Actors like Simon Callow, Penelope Keith, Oliver Ford Davis and David Horovitch and mentee Tom Littler brought Alan back into the room, in all his guises and many of his disguises. I chose to do a piece by Joyce Grenfell called Opera Interval, which Alan had wanted to put into Re-Joyce but one which I had always baulked against, feeling perhaps it was more Joyce than Maureen.
On this day I said: “OK Alan, Today I’m going to do it and prove I was right.”
It goes without saying that amongst, as Mel Brooks would say, “the great and the near great,” it went down an absolute storm.
“Ok, Al” I admitted, eyes to heaven, “just this once…I might have been wrong.”
What a month for departures. Jane Goodall, Patricia Routledge and Jilly Cooper and then, suddenly, the unique Diane Keaton – splendid, gifted, charismatic women, all of whom seem to have been in our lives forever. I never met Jane Goodall but one piece of film will remain with me. She and her fellow conservationists placed a cage containing a recovered chimpanzee on the ground and slowly opened the cage door. Released into freedom the chimp moved swiftly into the tundra then stopped, turned around to find Jane, ran to her and gave her a long slow hug of thanks and goodbye. The camera was on Jane’s face as she closed her eyes and received the love and respect of the primate. It was and remains, for me, a deeply affirmative moment.
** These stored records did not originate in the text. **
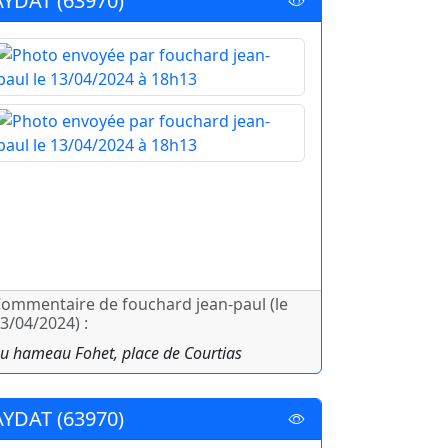
AYDAT (63970)
ommentaire de fouchard jean-paul (le
3/04/2024) :
u hameau Fohet, place de Courtias
AYDAT (63970)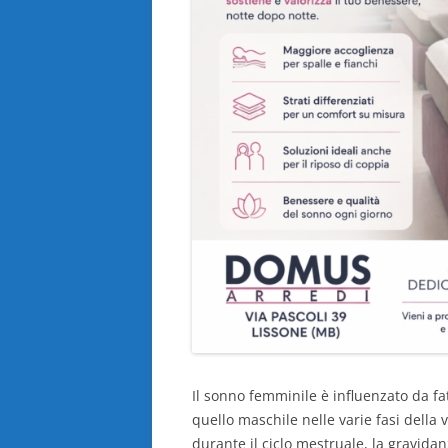
Il sonno femminile è influenzato da fa
quello maschile nelle varie fasi della v
durante il ciclo mestruale, la gravida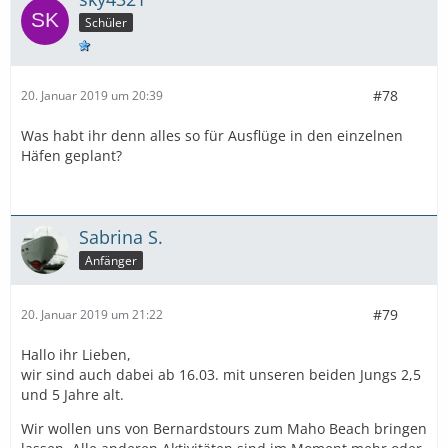
Schüler
#78
20. Januar 2019 um 20:39
Was habt ihr denn alles so für Ausflüge in den einzelnen
Häfen geplant?
Sabrina S.
Anfänger
#79
20. Januar 2019 um 21:22
Hallo ihr Lieben,
wir sind auch dabei ab 16.03. mit unseren beiden Jungs 2,5
und 5 Jahre alt.
Wir wollen uns von Bernardstours zum Maho Beach bringen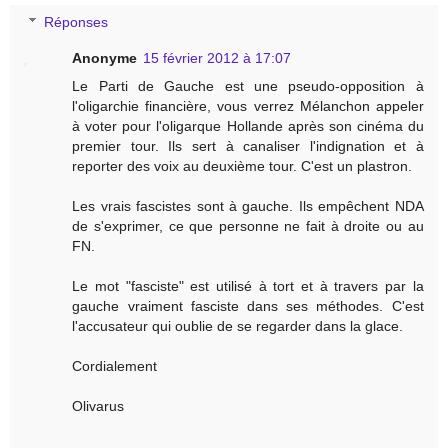
Réponses
Anonyme
15 février 2012 à 17:07
Le Parti de Gauche est une pseudo-opposition à
l'oligarchie financière, vous verrez Mélanchon appeler
à voter pour l'oligarque Hollande après son cinéma du
premier tour. Ils sert à canaliser l'indignation et à
reporter des voix au deuxième tour. C'est un plastron.
Les vrais fascistes sont à gauche. Ils empêchent NDA
de s'exprimer, ce que personne ne fait à droite ou au
FN.
Le mot "fasciste" est utilisé à tort et à travers par la
gauche vraiment fasciste dans ses méthodes. C'est
l'accusateur qui oublie de se regarder dans la glace.
Cordialement
Olivarus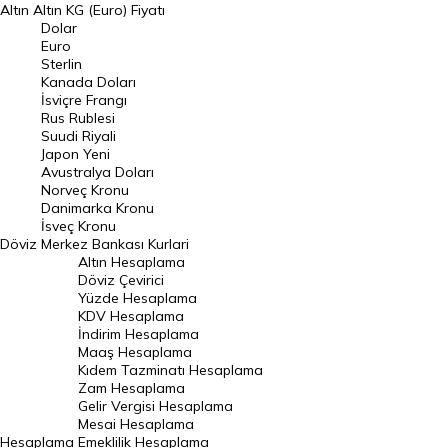
Altın
Altın KG (Euro) Fiyatı
Euro Kuru
Dolar
Euro
Pound Kuru
Sterlin
Kanada Doları
Frank Kuru
İsviçre Frangı
Riyal Kuru
Rus Rublesi
Suudi Riyali
Avustralya Doları
Japon Yeni
Avustralya Doları
Danimarka Kronu Kuru
Norveç Kronu
Danimarka Kronu
Kanada Doları Kuru
İsveç Kronu
Döviz
Merkez Bankası Kurlari
Norveç Kronu Kuru
Altın Hesaplama
İsveç Kronu Kuru
Döviz Çevirici
Yüzde Hesaplama
Japon Yeni Kuru
KDV Hesaplama
İndirim Hesaplama
Serbest Piyasa Döviz Kurları
Maaş Hesaplama
Kıdem Tazminatı Hesaplama
Merkez Bankası Döviz Kurları
Zam Hesaplama
Gelir Vergisi Hesaplama
ALTIN
Mesai Hesaplama
Hesaplama
Emeklilik Hesaplama
Altın Fiyatları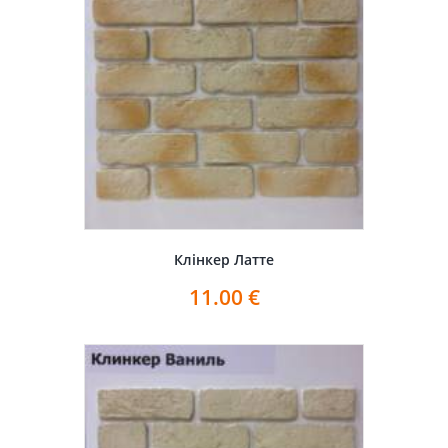
Клінкер Латте
11.00
€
When asked once, what was her favourite animal she replied: “Dogs of course. Chimps are too much like us.”
I did encounter the formidable Miss Routledge on several occasions, including a transatlantic crossing but was too scared to do more than bob and say hello. It is her talent for observation, her physicality and her incredible technique which will endure in my memory. There is a bit of ‘business’ I urge you to look up, from the sitcom Keeping Up Appearances with Josephine Tewson and many teacups, which should be force fed, weekly, to every student at Rada. Like the best of Buster and indeed, Diane Keaton, it must have taken hours of rehearsal to make it look so completely casual. “Dying is easy,” said the great actor Edmund Kean on his deathbed. “Comedy is hard.”
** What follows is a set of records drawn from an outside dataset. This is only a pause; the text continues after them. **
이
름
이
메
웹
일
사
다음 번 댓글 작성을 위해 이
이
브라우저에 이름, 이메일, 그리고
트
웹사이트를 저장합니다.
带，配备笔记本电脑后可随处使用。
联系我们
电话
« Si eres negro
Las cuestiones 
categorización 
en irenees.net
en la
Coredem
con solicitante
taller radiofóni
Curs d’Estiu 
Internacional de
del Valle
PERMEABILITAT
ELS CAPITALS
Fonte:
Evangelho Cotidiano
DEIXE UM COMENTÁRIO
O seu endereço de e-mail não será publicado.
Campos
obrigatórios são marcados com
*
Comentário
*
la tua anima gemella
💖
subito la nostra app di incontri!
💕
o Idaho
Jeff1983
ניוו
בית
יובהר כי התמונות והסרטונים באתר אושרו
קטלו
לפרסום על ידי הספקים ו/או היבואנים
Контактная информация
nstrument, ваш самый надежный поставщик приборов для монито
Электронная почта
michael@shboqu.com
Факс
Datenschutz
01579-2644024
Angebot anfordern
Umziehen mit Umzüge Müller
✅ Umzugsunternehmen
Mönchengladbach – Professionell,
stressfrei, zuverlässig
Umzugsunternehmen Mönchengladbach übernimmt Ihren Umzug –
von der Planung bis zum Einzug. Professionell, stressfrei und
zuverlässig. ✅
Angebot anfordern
As for Sooper Jilly, was a sweet, funny yet deadly wordsmith who had much to teach us about forbearance and unconditional love. Diane Keaton’s death felt different. I haven’t grown up with her, I’ve grown better because of her. She had beauty, grace and comedy bones. She also made everyone she worked with look sexier than they were.
Honestly, with giants like Michael Caine and Clint Eastwood turning 100 it is getting fearsome and, when Attenborough goes, God forbid, it will be like the passing of the Lord himself.
This week I was due to perform a Joyce monologue at the memorial for the irreplaceable jazz singer, Cleo Laine. Joyce and Cleo were good friends and the piece First Flight, concerns a naive northern woman, flying for the first time to meet her mixed-race daughter-in-law. Cleo and Johnny Dankworth’s mixed marriage had many trials touring fifties England. I hope it will be apposite.
Of course, this week was Shemini Atzeret, when we said Yizkor for our bereaved which may go some way to explain my autumnal melancholy. It was the great American writer Arthur Miller who wrote: “One day you look in the mirror and realise you are shaving your father’s face.’ I empathise. My mother’s expressions and so many of my father’s Yiddish-isms come pouring out of me these days. Who confesses to feeling “suffrunzled’ about the frown lines on my forehead? I do.
Then again, who will be shedding tears and schlepping nachas next weekend, when my beautiful granddaughter Ava reads from the Torah at her bat mitzvah ? Break a leg my darling girl because the future of our tribe leans, oh so heavily, on you.